The Right Of Employers To Fire Workers Is Not Absolute

The Right Of Employers To Fire Workers Is Not Absolute
Nov 15, 2019

Wrongful termination lawsuits in California often involve several complex factors as well as a court case argued in front of a judge and jury. The cases might argue whether the person was fired after due process was served and if the employee was given proper warning of shortcomings on the job and given an opportunity to improve job performance. The monetary awards to those who successfully sue for wrongful termination often depends upon the scope of the case and whether punitive damages are considered.

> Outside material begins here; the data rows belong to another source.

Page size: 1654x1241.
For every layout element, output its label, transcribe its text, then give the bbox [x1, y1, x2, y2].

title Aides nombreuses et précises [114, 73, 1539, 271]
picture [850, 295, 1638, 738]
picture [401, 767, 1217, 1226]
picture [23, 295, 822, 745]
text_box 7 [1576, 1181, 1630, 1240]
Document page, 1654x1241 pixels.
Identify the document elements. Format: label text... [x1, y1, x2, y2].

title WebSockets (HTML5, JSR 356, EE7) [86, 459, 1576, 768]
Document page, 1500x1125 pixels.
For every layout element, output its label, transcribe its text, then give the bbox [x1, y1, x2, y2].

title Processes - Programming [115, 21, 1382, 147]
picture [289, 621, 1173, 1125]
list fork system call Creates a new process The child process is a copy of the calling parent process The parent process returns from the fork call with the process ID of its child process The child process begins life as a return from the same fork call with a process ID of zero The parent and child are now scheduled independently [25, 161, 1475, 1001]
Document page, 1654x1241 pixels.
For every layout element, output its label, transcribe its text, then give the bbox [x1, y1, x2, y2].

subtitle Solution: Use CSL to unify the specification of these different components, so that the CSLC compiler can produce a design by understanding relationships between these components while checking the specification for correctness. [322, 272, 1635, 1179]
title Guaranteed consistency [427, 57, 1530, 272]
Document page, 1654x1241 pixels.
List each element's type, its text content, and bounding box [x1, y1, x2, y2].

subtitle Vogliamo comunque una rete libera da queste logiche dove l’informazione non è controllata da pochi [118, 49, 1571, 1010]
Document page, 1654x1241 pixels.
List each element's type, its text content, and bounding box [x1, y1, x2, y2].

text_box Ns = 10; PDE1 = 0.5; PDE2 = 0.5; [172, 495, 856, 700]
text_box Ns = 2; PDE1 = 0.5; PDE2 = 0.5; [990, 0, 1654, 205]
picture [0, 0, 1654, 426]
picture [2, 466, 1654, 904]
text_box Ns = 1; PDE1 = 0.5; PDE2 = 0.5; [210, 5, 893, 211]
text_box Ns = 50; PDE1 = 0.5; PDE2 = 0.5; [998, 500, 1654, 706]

Several employees of the San Diego State University athletic department have won recent wrongful termination cases. The San Diego Union-Tribune reported that the women’s basketball coach received a multi-million award that claimed breach of contract and whistleblower retaliation. During the court proceedings, which lasted four weeks, prosecutors argued the coach was fired by the university because she physically elbowed an assistant coach and mistreated subordinates. Though other factors played a part in the case, the jury by a 9-3 count decided that the coach’s actions did not merit her termination.

The California Labor Code states that an employee may be fired for no reason or for an arbitrary or even irrational reason. However, according to a column in the Advocate Magazine, a worker cannot be legally terminated for an unlawful reason. This language allows attorneys to represent clients fired in violation of state and federal anti-discrimination laws. This concept of wrongful termination in violation of public policy gained precedent in 1980. This case stated that employers have a duty to resist firing employees for reasons that violate public policy, such as discrimination and intolerable working conditions.